Good Food
2023 AWARD WINNER
Sponsored by New World
Trade Aid has been pioneering sustainability and ethics in the New Zealand food market since 1976 when it imported its first bulk shipment of tea from Sri Lankan fair trade tea producers.
Tea campaigns ran alongside the supply of high-quality fair-trade tea products that educated New Zealanders on the injustices in the tea industry, issues that most were largely unaware of at the time. Today Trade Aid connects New Zealanders to small-scale organic tea production in an industry that remains dominated by tea plantations and characterised by exploitative labour conditions and environmental degradation.
Trade Aid pioneered large-scale distribution of fair trade coffee throughout Aotearoa New Zealand from the early 2000s and its partnerships remain responsible for most of the fair trade and organic coffee supply. This distribution is achieved through the creation of long-term sustainable business relationships with coffee roasters who use their expertise and volume to supply fair trade organic coffee to Kiwis everywhere.
This success in trade has been replicated across numerous other food products including sugar, cocoa, rice, spices, coconut milk and dried fruit.

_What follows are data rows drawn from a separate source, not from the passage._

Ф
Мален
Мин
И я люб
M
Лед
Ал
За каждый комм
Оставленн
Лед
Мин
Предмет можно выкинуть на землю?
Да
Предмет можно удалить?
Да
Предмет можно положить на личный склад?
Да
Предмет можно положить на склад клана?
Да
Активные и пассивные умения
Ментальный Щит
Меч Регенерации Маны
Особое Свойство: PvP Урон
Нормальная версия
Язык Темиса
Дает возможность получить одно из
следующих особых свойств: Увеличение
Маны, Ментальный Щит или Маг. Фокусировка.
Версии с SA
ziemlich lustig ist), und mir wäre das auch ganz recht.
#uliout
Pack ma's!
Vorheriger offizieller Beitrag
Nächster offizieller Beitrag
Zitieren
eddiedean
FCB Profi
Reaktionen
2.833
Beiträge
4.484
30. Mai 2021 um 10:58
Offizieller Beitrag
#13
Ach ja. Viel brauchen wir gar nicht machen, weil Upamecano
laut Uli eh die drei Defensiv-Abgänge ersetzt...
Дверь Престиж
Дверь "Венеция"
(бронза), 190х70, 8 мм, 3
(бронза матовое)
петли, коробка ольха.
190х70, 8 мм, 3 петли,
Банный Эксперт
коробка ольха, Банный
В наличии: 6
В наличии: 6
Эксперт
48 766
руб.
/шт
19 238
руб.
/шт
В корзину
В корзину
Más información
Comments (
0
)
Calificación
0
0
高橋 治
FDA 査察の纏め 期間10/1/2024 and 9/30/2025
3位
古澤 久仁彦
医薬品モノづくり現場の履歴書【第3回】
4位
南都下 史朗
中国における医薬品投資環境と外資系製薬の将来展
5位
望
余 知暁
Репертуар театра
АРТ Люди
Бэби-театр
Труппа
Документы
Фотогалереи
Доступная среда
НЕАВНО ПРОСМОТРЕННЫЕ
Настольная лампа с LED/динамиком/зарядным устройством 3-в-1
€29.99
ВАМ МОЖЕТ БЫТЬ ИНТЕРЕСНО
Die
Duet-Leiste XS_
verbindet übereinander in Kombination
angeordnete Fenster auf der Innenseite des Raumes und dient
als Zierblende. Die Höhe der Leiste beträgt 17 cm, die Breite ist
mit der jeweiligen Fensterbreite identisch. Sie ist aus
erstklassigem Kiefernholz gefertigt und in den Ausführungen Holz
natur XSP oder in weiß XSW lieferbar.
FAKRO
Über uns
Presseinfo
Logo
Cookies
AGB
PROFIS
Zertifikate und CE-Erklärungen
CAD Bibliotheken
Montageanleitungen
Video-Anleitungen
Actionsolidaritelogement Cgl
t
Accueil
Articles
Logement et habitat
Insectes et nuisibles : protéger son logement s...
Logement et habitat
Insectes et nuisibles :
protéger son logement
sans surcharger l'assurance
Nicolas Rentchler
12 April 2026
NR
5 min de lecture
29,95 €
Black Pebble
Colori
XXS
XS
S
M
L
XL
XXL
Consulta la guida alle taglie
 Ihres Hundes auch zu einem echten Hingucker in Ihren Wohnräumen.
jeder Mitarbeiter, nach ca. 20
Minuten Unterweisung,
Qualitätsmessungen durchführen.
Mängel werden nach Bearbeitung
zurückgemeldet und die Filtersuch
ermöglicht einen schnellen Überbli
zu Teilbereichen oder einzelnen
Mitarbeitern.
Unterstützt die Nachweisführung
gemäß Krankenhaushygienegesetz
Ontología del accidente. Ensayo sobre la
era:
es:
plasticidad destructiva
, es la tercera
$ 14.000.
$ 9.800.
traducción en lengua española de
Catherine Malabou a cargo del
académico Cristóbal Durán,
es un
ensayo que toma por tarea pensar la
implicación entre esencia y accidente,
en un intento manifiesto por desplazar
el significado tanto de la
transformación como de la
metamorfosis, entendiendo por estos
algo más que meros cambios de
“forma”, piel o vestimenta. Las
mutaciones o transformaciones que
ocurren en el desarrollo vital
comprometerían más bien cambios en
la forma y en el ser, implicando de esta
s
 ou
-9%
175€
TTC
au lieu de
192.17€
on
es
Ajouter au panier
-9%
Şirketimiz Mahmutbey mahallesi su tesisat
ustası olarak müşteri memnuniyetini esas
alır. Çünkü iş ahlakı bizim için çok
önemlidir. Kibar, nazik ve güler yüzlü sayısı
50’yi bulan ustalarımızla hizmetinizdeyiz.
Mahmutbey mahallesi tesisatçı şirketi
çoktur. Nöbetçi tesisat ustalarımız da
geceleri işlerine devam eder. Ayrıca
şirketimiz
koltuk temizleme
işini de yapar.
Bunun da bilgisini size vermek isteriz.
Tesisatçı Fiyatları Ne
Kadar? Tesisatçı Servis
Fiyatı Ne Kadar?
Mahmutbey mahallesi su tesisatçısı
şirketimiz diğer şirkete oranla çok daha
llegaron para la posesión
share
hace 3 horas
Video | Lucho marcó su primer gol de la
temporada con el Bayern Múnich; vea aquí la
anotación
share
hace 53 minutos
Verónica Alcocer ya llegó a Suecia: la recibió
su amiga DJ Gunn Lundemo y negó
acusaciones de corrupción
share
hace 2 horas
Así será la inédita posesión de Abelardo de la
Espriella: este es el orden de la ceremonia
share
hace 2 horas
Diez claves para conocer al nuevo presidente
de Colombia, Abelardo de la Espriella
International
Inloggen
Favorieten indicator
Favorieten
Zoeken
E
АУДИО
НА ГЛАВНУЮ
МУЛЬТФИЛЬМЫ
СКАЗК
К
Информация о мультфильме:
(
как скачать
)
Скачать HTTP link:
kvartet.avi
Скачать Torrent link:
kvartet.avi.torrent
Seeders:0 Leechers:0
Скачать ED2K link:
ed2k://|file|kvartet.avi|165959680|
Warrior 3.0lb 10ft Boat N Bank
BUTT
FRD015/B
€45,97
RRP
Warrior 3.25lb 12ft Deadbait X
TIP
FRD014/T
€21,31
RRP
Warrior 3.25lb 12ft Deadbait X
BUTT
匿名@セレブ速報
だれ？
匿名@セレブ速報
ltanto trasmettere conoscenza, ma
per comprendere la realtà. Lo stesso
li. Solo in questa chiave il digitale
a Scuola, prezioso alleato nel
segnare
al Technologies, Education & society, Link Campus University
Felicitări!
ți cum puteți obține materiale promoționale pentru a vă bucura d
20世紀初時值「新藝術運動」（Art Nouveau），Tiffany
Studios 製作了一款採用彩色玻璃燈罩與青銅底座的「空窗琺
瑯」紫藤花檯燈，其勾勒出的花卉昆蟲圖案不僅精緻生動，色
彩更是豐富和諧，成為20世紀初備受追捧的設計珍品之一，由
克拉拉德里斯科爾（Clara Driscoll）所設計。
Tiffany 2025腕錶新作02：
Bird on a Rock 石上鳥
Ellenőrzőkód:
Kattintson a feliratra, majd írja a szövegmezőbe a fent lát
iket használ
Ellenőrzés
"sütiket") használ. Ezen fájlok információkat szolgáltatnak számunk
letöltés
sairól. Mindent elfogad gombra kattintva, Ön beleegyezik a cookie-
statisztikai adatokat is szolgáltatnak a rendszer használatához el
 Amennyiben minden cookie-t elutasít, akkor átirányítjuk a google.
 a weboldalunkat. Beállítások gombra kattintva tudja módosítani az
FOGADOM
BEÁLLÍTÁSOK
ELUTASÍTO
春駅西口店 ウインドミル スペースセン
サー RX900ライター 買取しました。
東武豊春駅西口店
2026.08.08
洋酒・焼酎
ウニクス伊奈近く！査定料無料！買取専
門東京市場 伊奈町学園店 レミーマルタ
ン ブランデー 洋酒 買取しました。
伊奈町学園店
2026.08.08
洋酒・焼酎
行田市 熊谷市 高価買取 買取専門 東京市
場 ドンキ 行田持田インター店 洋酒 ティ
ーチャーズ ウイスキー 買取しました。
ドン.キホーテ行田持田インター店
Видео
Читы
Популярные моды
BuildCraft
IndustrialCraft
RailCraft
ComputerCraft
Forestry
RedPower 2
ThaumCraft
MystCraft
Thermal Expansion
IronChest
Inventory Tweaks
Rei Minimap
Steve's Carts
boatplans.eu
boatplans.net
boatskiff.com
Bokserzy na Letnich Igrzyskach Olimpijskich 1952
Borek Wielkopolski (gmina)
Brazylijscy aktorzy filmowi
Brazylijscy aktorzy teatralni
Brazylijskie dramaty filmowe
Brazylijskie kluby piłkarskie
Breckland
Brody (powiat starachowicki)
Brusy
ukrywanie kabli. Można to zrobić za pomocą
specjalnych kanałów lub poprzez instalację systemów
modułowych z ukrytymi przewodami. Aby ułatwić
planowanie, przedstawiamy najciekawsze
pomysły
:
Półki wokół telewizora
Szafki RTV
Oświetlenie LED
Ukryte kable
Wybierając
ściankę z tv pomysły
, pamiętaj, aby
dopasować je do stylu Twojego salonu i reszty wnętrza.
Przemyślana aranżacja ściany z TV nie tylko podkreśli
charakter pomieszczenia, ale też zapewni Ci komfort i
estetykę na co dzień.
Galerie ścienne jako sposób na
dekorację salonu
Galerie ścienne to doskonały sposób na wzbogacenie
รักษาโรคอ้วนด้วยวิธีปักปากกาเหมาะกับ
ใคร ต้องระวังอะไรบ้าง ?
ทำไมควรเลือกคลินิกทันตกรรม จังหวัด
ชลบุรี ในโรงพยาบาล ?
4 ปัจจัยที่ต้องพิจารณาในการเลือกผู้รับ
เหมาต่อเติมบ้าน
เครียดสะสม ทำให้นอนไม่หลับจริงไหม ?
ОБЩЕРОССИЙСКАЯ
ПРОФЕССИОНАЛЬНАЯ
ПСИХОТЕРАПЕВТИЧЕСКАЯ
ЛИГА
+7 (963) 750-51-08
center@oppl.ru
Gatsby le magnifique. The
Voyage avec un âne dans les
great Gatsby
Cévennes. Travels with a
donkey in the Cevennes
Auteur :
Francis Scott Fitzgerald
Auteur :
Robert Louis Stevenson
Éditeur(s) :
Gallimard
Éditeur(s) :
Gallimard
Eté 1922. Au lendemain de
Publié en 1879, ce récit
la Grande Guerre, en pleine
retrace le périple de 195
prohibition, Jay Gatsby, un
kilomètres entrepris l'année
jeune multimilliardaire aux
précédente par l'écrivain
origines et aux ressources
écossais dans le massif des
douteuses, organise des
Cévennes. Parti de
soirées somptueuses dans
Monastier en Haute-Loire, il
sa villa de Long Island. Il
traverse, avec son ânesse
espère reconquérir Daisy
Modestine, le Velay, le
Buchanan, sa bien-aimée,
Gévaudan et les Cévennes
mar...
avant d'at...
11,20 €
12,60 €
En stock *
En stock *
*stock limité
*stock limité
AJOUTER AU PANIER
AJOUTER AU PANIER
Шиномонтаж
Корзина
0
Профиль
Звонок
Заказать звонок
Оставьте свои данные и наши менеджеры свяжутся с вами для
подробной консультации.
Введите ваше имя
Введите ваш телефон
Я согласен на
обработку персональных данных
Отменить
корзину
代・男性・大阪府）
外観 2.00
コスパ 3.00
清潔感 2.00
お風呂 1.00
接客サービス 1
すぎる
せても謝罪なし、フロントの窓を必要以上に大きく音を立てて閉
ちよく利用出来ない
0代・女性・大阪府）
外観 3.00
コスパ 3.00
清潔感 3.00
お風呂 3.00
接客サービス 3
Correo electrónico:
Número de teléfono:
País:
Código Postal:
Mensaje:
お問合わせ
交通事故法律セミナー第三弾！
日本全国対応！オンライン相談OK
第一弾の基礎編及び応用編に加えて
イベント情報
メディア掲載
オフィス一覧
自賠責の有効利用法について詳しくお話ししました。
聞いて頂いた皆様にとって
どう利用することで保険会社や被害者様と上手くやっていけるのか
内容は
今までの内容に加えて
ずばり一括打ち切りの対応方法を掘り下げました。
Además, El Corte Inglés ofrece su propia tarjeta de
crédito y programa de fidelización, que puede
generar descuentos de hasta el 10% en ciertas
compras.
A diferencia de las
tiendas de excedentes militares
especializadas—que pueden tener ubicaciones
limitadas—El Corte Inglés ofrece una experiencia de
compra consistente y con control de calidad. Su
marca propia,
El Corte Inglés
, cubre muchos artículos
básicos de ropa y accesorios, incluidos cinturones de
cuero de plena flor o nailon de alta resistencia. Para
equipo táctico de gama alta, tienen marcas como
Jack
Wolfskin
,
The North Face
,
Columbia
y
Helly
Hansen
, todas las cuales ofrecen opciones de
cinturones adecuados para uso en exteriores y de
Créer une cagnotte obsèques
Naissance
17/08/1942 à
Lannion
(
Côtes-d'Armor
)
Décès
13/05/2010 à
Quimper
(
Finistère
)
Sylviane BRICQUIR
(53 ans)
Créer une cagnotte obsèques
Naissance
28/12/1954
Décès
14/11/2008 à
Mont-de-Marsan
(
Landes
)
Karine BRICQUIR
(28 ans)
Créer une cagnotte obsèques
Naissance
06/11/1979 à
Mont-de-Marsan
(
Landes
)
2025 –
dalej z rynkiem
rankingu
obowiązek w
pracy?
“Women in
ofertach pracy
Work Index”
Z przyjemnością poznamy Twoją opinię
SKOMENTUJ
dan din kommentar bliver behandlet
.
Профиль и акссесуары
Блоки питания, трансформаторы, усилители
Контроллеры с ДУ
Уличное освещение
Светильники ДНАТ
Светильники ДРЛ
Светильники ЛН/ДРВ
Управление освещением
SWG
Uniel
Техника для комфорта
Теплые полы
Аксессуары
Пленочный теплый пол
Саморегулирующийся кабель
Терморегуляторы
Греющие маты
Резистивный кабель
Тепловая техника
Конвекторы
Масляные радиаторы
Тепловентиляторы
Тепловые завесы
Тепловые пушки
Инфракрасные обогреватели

Trade Aid’s direct trade with small-scale farmer organisations and the building of respectful and equitable global trading relationships enables producers to engage in international trade on their own terms, and to meet the needs of their people and their lands.
These direct effective and efficient trading relationships enable thousands of New Zealand businesses to fair trade their supply chains, meet their sustainability goals, increase their proximity to the origin and makers of their products, and achieve complete transparency in their supply chains.
In 2023, 23 food producer organisations in Aotearoa New Zealand are thriving as a result of long-term fair trade relationships with Trade Aid. In 2022 the extra value that Trade Aid put back to its 16 coffee cooperative partners was more than $3 million.
The judges said: "Trade Aid has been disrupting the food system with significant positive environmental and social impacts for a very long time. They are pioneers in ethical food."